In January 2015 we located a 2002 bright yellow former Connecticut Light and Power step van on Craigslist, with just 35,000 miles on the odometer, an onboard diesel generator, and accordion barn doors for access. We spent $11,000 for the truck and another $3000 on repairs and maintenance, and we set about transforming it at a farm owned by Bart Niswonger (Hannah’s brother). Luckily for us, he is a generous and expert furniture maker with a full wood and metal shop. Despite the time pressure leading up to our first outing at the 2015 National Council on Education for the Ceramic Arts (NCECA) conference in Providence, Rhode Island, and the particularly cold New England winter’s outside working conditions, we managed to strip the van of its racking and install a reclaimed fir floor and LED track lighting. Bart designed and built modular display shelves that we ended up installing among the big rigs parked in the local Freightliner dealer’s lot as we also dealt with last-minute issues getting the van’s state inspection sticker.

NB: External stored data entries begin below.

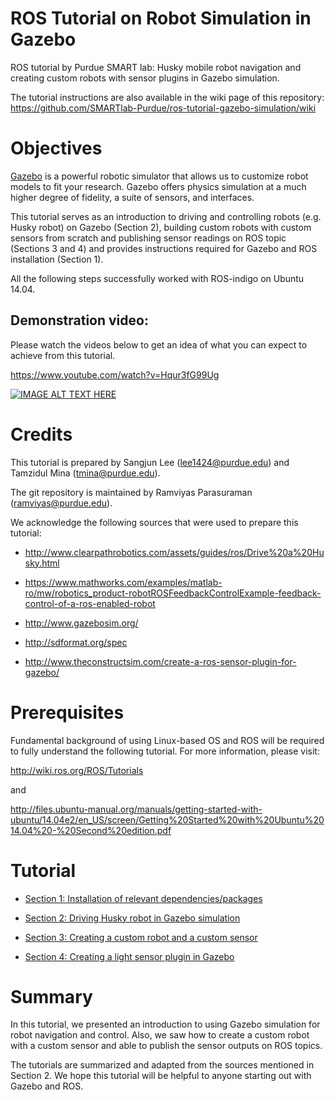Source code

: # ROS Tutorial on Robot Simulation in Gazebo
ROS tutorial by Purdue SMART lab: Husky mobile robot navigation and creating custom robots with sensor plugins in Gazebo simulation.

The tutorial instructions are also available in the wiki page of this repository: <https://github.com/SMARTlab-Purdue/ros-tutorial-gazebo-simulation/wiki>

# Objectives
[Gazebo](http://gazebosim.org/) is a powerful robotic simulator that allows us to customize robot models to fit your research. Gazebo offers physics simulation at a much higher degree of fidelity, a suite of sensors, and interfaces. 

This tutorial serves as an introduction to driving and controlling robots (e.g. Husky robot) on Gazebo (Section 2), building custom robots with custom sensors from scratch and publishing sensor readings on ROS topic (Sections 3 and 4) and provides instructions required for Gazebo and ROS installation (Section 1).

All the following steps successfully worked with ROS-indigo on Ubuntu 14.04.


## Demonstration video:
Please watch the videos below to get an idea of what you can expect to achieve from this tutorial.

<https://www.youtube.com/watch?v=Hqur3fG99Ug>

[![IMAGE ALT TEXT HERE](https://img.youtube.com/vi/Hqur3fG99Ug/0.jpg)](https://www.youtube.com/watch?v=Hqur3fG99Ug)


# Credits
This tutorial is prepared by Sangjun Lee (lee1424@purdue.edu) and Tamzidul Mina (tmina@purdue.edu).

The git repository is maintained by Ramviyas Parasuraman (ramviyas@purdue.edu).

We acknowledge the following sources that were used to prepare this tutorial:

- http://www.clearpathrobotics.com/assets/guides/ros/Drive%20a%20Husky.html

- https://www.mathworks.com/examples/matlab-ro/mw/robotics_product-robotROSFeedbackControlExample-feedback-control-of-a-ros-enabled-robot

- http://www.gazebosim.org/

- http://sdformat.org/spec

- http://www.theconstructsim.com/create-a-ros-sensor-plugin-for-gazebo/

# Prerequisites

Fundamental background of using Linux-based OS and ROS will be required to fully understand the following tutorial. For more information, please visit:

http://wiki.ros.org/ROS/Tutorials

and

http://files.ubuntu-manual.org/manuals/getting-started-with-ubuntu/14.04e2/en_US/screen/Getting%20Started%20with%20Ubuntu%2014.04%20-%20Second%20edition.pdf

# Tutorial

* [Section 1: Installation of relevant dependencies/packages](https://github.com/SMARTlab-Purdue/ros-tutorial-gazebo-simulation/wiki/Sec.-1:-Installation-of-dependencies)

* [Section 2: Driving Husky robot in Gazebo simulation](https://github.com/SMARTlab-Purdue/ros-tutorial-gazebo-simulation/wiki/Sec.-2:-Driving-the-Husky-robot-in-Gazebo)

* [Section 3: Creating a custom robot and a custom sensor](https://github.com/SMARTlab-Purdue/ros-tutorial-gazebo-simulation/wiki/Sec.-3:-Creating-a-custom-robot-and-sensor-model)

* [Section 4: Creating a light sensor plugin in Gazebo](https://github.com/SMARTlab-Purdue/ros-tutorial-gazebo-simulation/wiki/Sec.-4:-Creating-a-light-sensor-plugin)

# Summary
In this tutorial, we presented an introduction to using Gazebo simulation for robot navigation and control. Also, we saw how to create a custom robot with a custom sensor and able to publish the sensor outputs on ROS topics. 

The tutorials are summarized and adapted from the sources mentioned in Section 2. We hope this tutorial will be helpful to anyone starting out with Gazebo and ROS.

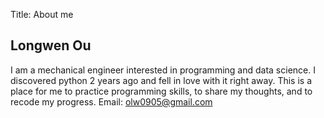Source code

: Title: About me
## Longwen Ou
I am a mechanical engineer interested in programming and data science. I discovered python 2 years ago and fell in love with it right away. This is a place for me to practice programming skills, to share my thoughts, and to recode my progress.
Email: olw0905@gmail.com
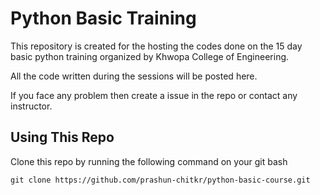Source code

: # Python Basic Training


This repository is created for the hosting the codes done on the 15 day basic python training organized by Khwopa College of Engineering.


All the code written during the sessions will be posted here.


If you face any problem then create a issue in the repo or contact any instructor.

## Using This Repo


Clone this repo by running the following command on your git bash

`git clone https://github.com/prashun-chitkr/python-basic-course.git`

Like any new volunteer organization, we are always learning about our individual strengths and limitations and how best to collaborate. As working potters, we have little time for anything beyond the commitments of life and work. As we meet occasionally, phone periodically, and email frequently, Niswonger has been POW!’s undisputed leader and inspiration, with the rest of us pitching in as our strengths and schedules permit. Taylor designed the Cuplatch Project, an extension of work he was doing with his firing collaborators. Willard, with help from Niswonger and Bayless—who is also our photographer and secretary—oversaw the Kickstarter campaign. Arthur Halvorsen, who was an early POW! contributor, promoted the project on social media. I scoured Craigslist and eBay to find the truck. Any member can initiate an event and participate. While we see that greater structure and outside expertise would benefit our project, we all enjoy one another and the creative anarchy of our haphazard process is fruitful.
Future Projects
We have several events under our belts and more on the docket. We hope to turn more people on to pottery with the Cuplatch Project and through more sustained programming. We want to use the truck to interact with all kinds of groups, the old and the young, as well as just getting out into the street (such as a series of demonstrations we organized at Faneuil Hall Marketplace in Boston, Massachusetts, this past summer). The truck offers transportation for materials and equipment, (including a treadle wheel we’ve brought to recent events for people to try) and a gorgeous gallery space. Along with the Cuplatch Project and demos, we are moving toward projects in diverse communities, where the truck arrives with an exhibit of contemporary studio pottery from our members and colleagues, and returns to the same site later with a show of finished work made by participants who might never before have touched clay or owned a handmade object.